Prior to the fall in rent values that did occur over the June quarter, CoreLogic’s head of research Australia, Eliza Owen, said growth in rents had seen some momentum building, “with the national CoreLogic rental index recording consecutive increases between September 2019 and March 2020”.
She said these signs of rebounding rent values came as investor participation in the market was falling from 2017, and subsequently, the rate of new supply additions in rental properties had been falling.
However, “the COVID-19 environment shifted this trajectory”, she conceded.
Ms Owen attributed it to closed international borders having created “a significant shock to rental demand, as historically the majority of new migrants to Australia have been renters”.
“Furthermore, job losses in sectors such as hospitality, tourism and the arts, which ABS payroll data estimates has been around 20 per cent, have also impacted demanded.”
This is due to households in these sectors being more likely to rent than in other industries, according to Ms Owen.
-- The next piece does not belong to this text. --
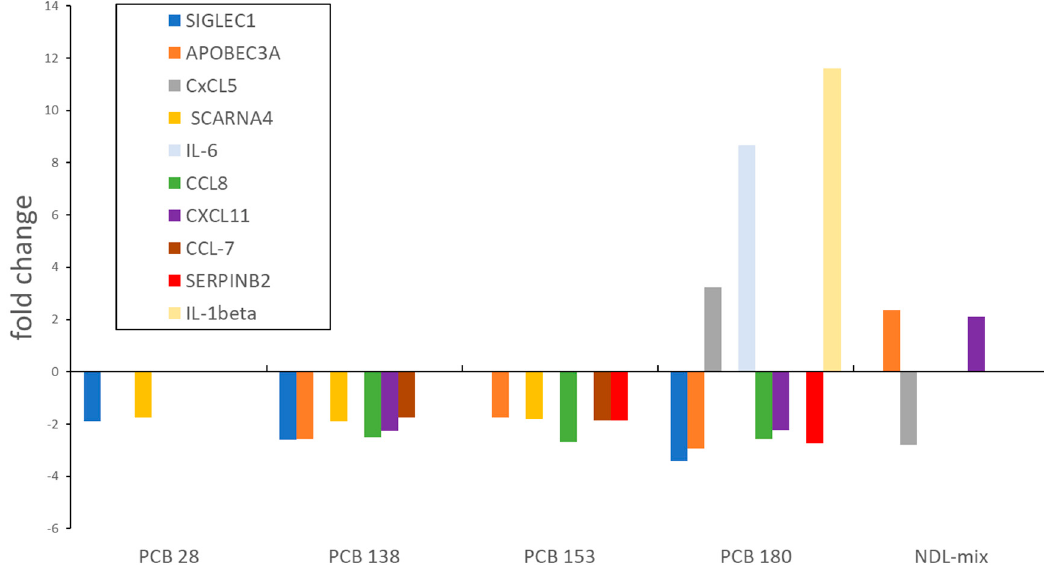
Figure 2. Some genes of interest commonly dysregulated by non-dioxin-like (NDL)-PCBs. Figure 2 displays a selection of commonly dysregulated genes (fold change) for the NDL- PCBs (congener 28, 138, 153, 180, as well as the NDL-PBC mixture (NDL-mix). Some of these genes (IL-6, CCL-7, IL1- α , IL1- β ) were confirmed by qRT-PCR. The gene CXCL11 was (-4.32 fold) downregulated in PBMCs stimulated with DL-PCBs and upregulated with NDL-PCBs (2.1 fold) mix. PCB 180 exposed PBMCs showed a downregulation of CXCL11 of − 2.2 fold.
Over the last month alone, rent values nationwide declined by 0.3 per cent – fuelled by falls across six of Australia’s capital cities.
CoreLogic also indicated that the drop brought rents down 0.5 per cent for the June quarter – the largest quarterly fall in rent values seen since September 2018.
It’s a sign of things to come, with CoreLogic expressing that it expects to see further falls in the coming months.
“Capital city rents have been more immediately impacted by the negative economic shock resulting from COVID-19,” the report showed, with falls of 0.7 per cent recorded across capital city rental markets, compared with the 0.2 per cent rise in rental values seen in regional Australia.